I found a pretty serious head-scratcher in their method that makes me question how reliable their whole approach is.
The authors say their new method is specifically tuned for this lagoon and for the Sentinel-2 satellite. To do that properly, you need to “train” your model using field measurements taken on the exact same day as the satellite flew over. This is super important because water conditions can change a lot from one day to the next.
They split their data into two groups:
Group 1: Perfect, same-day matches (only 20 samples)
Group 2: “Close-enough” matches, taken 1 to 5 days apart from the satellite pass (153 samples)
They correctly state that they only used Group 1 (the 20 same-day samples) to build their main model.
So, what’s the problem? Well, those 20 training samples seem to be from a very specific, “calm” range of conditions. When you look at all the data they collected over the year, the lagoon had way higher CDOM levels in some areas; especially the northern part that gets a lot of river water. But their model was never trained on that high-end, murkier data.

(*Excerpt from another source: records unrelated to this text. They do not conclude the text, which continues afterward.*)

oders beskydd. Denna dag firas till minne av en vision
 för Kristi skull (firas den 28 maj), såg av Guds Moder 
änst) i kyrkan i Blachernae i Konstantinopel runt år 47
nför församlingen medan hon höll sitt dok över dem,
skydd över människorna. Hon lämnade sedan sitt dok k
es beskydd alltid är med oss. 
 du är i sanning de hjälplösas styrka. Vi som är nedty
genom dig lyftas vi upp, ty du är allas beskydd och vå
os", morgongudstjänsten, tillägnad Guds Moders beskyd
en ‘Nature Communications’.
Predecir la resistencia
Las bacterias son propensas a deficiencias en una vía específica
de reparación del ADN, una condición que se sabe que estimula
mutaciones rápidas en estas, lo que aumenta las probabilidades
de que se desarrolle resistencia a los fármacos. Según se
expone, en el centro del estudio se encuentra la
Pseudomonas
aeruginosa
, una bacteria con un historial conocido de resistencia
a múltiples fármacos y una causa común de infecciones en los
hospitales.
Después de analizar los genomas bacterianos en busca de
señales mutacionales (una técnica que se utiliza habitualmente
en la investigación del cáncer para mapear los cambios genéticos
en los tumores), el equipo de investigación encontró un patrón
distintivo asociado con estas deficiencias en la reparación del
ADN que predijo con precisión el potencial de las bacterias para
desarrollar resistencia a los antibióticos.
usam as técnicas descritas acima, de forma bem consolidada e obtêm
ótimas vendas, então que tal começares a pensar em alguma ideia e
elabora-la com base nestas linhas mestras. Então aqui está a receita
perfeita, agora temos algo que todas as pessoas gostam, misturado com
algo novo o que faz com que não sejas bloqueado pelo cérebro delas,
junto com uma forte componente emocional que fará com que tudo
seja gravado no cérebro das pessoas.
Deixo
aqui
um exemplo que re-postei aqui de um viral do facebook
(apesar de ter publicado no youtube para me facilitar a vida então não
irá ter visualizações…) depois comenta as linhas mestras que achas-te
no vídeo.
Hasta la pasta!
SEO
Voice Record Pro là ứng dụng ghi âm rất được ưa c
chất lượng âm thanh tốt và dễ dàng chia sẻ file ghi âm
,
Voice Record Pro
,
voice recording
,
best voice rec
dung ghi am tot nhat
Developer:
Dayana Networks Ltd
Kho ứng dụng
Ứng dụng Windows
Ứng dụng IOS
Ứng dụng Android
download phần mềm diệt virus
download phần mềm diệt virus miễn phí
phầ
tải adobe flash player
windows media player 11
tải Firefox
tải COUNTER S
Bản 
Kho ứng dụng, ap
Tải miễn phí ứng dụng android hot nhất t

It’s like trying to teach someone to recognize all types of cars, but you only show them pictures of sedans and hatchbacks. Then you ask them to identify a monster truck. They’re probably going to get it wrong!
This explains why their model performed pretty poorly when they tested it later (R=0.42 is not great). It wasn’t built to handle the full range of real-world situations in the lagoon.
This flaw undermines the core claim of the paper: that they made a reliable, lagoon-specific tool. If the model wasn’t trained on a representative set of conditions, we can’t really trust the cool maps they made showing CDOM changes after a cyclone. The changes they saw might be real, or they might just be artifacts of a flawed model.